A presentare ricorso erano stati i genitori di uno studente con disabilità a cui il servizio era stato negato.
Un risultato che ha inorgoglito ACA Sicilia e ACACISAL, da tempo impegnate affinché il servizio ASACOM sia garantito a tutti gli studenti aventi diritto.
Una condizione che, purtroppo, non sempre viene rispettata.
Dopo la condanna del Comune marsalese, è arrivata un’altra sentenza del Tribunale di Marsala a favore degli alunni con certificazione INPS art. 3 comma 1 della Legge 104/92, proprio coloro a cui il servizio era stato sospeso.
Ieri, il Tribunale Ordinario ha accolto l’istanza presentata da una famiglia di Campobello di Mazara.
Proprio a questa famiglia l’Amministrazione aveva sospeso il servizio per il proprio figlio.
Il giudice Francescamaria Piruzza ha quindi condannato il Comune di Campobello di Mazara.
L’Amministrazione, dunque, dovrà riattivare immediatamente il servizio.
Le sanzioni, invece, verranno stabilite nei prossimi giorni.
A difendere la famiglia è stata l’avvocato Chiara Garacci, responsabile dell’Ufficio Legale Regionale di ACA Sicilia, che ha fatto valere il diritto soggettivo dell’alunno rispetto alle motivazioni di bilancio, spesso addotte dai Comuni per ridurre la spesa sul servizio ASACOM.
Parlano le famiglie
Le famiglie: «È mortificante dover ricorrere alle vie legali» «È mortificante e al tempo stesso doloroso per noi famiglie – raccontano alcuni dei ricorrenti – dover ricorrere alle vie legali per vedere garantiti i diritti dei nostri figli.
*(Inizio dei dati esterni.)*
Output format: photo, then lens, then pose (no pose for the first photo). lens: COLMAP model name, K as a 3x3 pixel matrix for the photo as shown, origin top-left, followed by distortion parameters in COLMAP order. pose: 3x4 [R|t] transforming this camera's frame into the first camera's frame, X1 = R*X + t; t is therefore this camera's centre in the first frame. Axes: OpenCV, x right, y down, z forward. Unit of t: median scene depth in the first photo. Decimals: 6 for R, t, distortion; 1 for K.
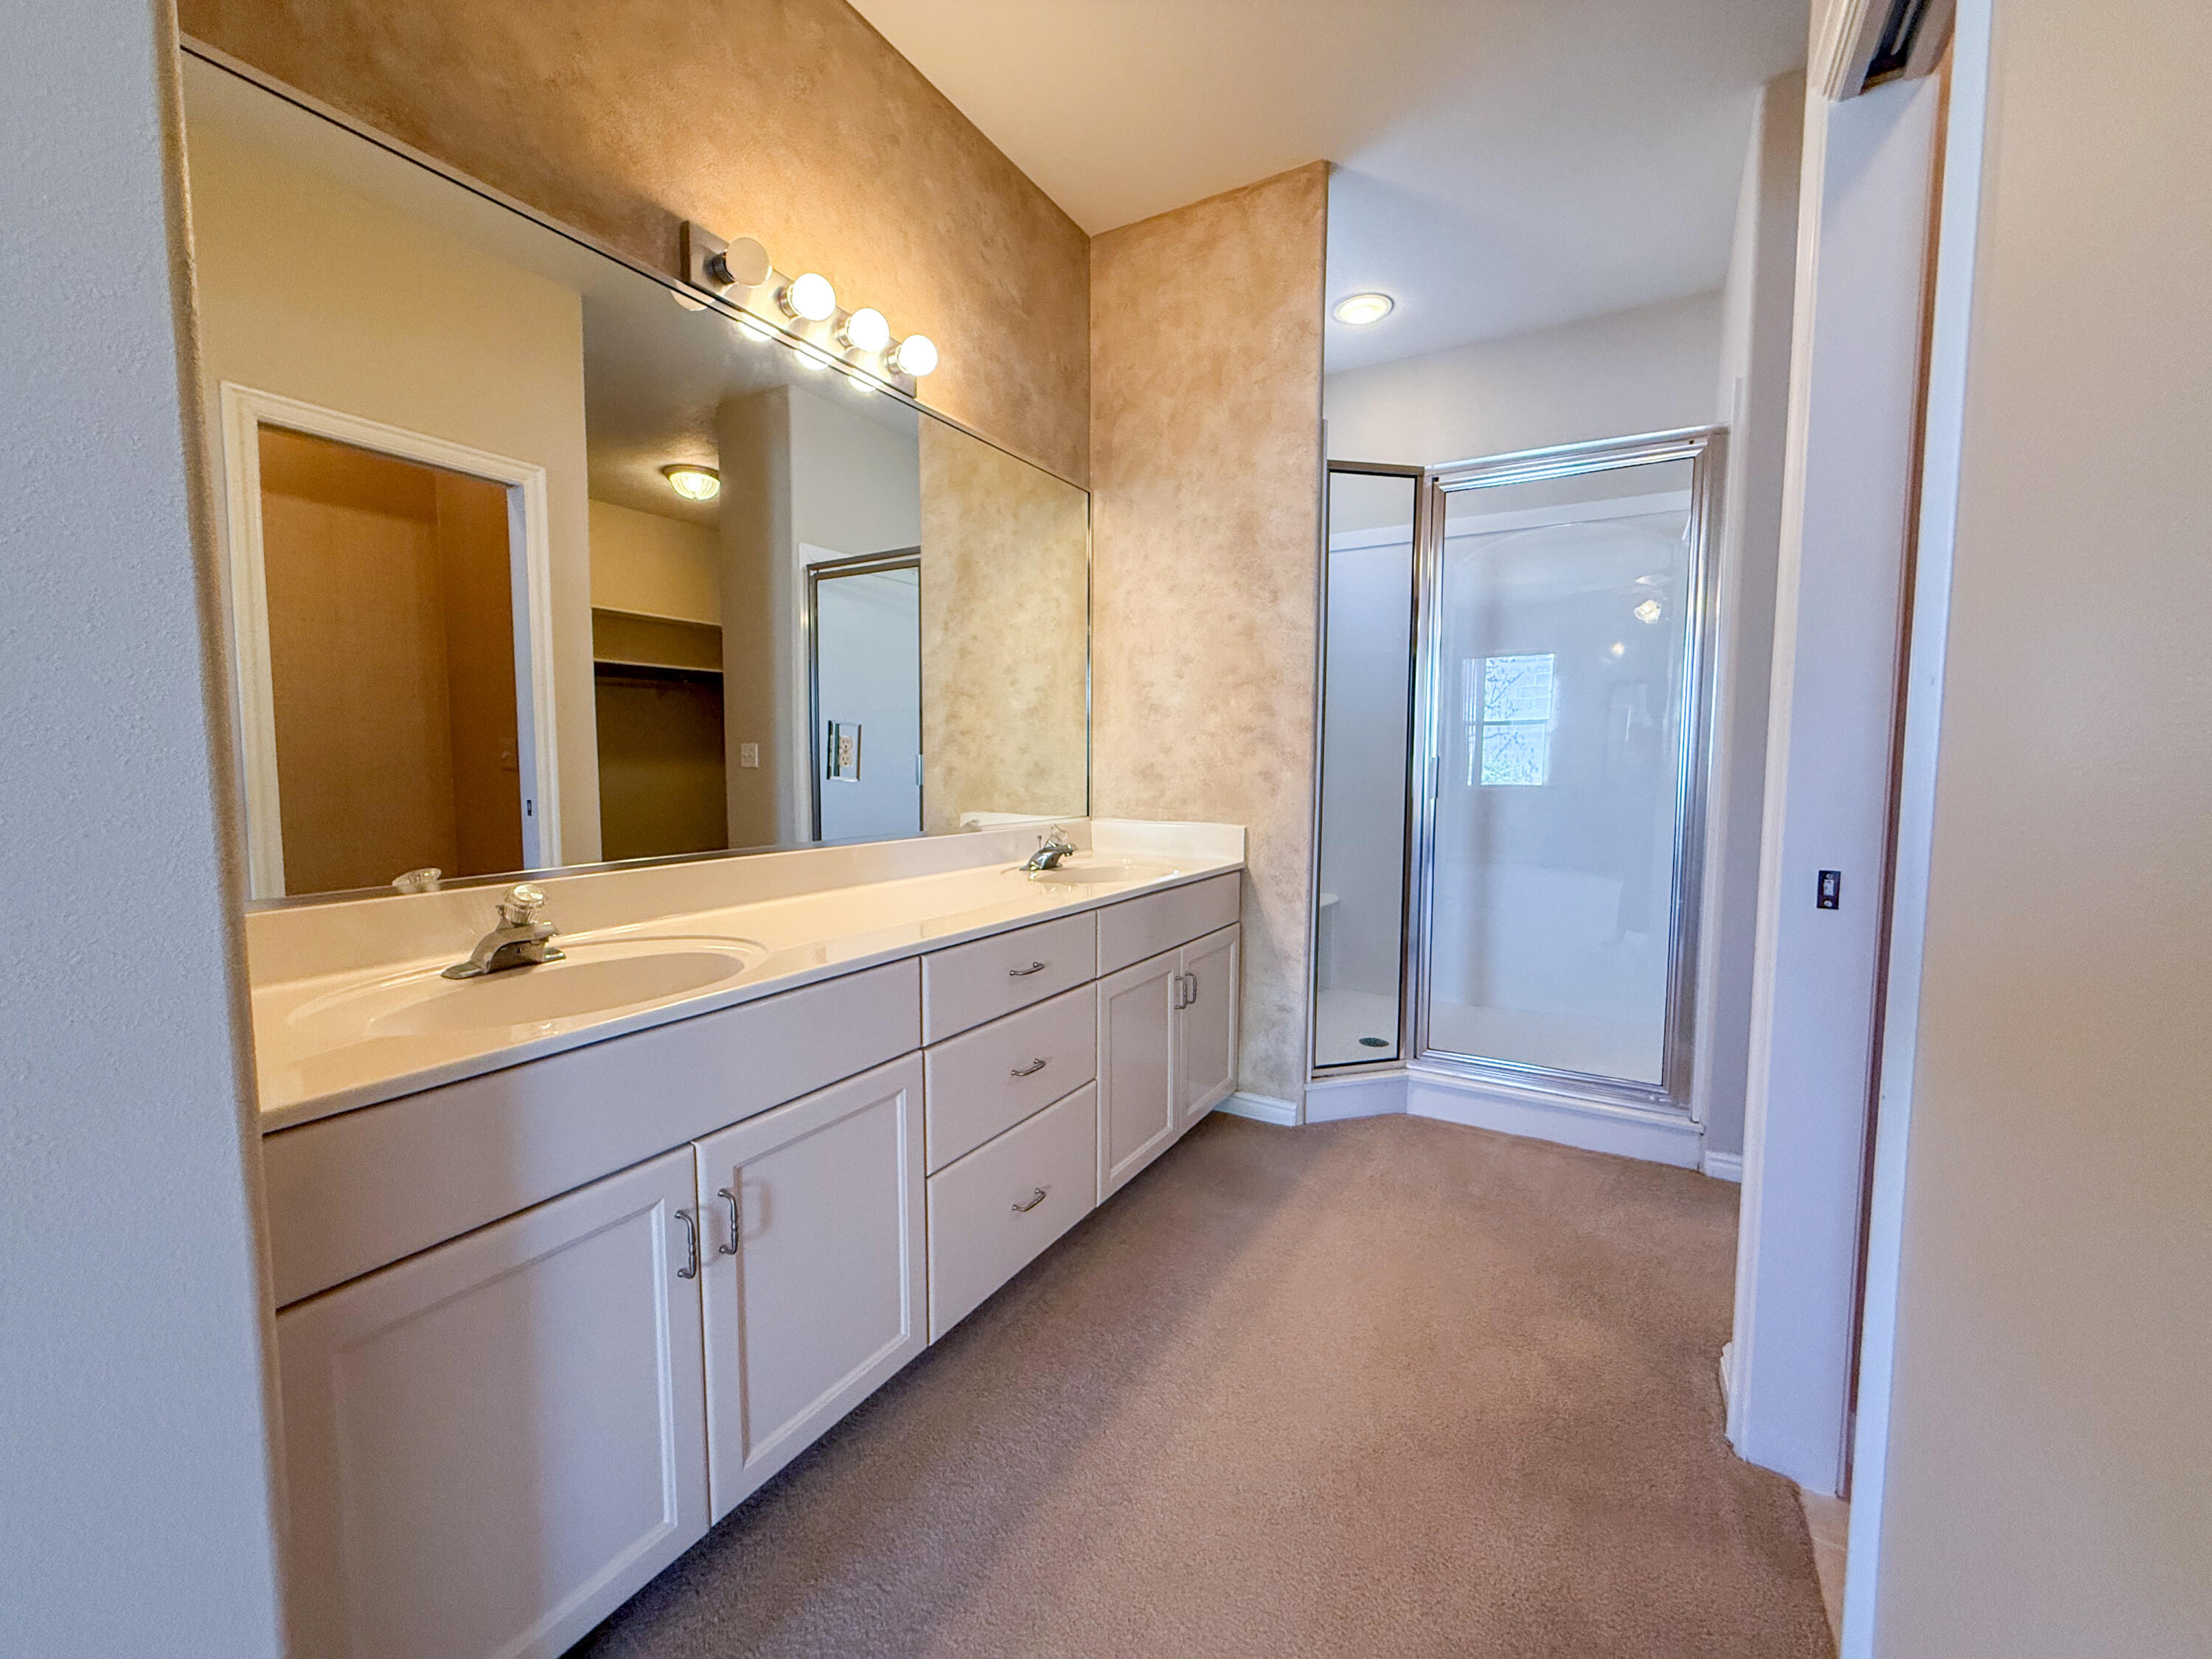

Ringraziamo l’avvocato Garacci e ACA Sicilia per il supporto, non solo professionale ma anche umano, in questa battaglia che ci ha portati davanti a un Tribunale per ottenere ciò che per Legge spetta ai nostri figli».
La domanda adesso è: quanti provvedimenti giudiziari saranno ancora necessari prima che le amministrazioni pongano fine a questa ingiustizia? «Noi – scrive ACA Sicilia – abbiamo cercato di mediare questo disagio, avviando un dialogo con le istituzioni.
Ma ci siamo trovati di fronte a un muro, incapace di instaurare un confronto costruttivo. Siamo quindi costretti, ancora una volta, ad attivare il nostro ufficio legale per tutelare diritti palesemente violati».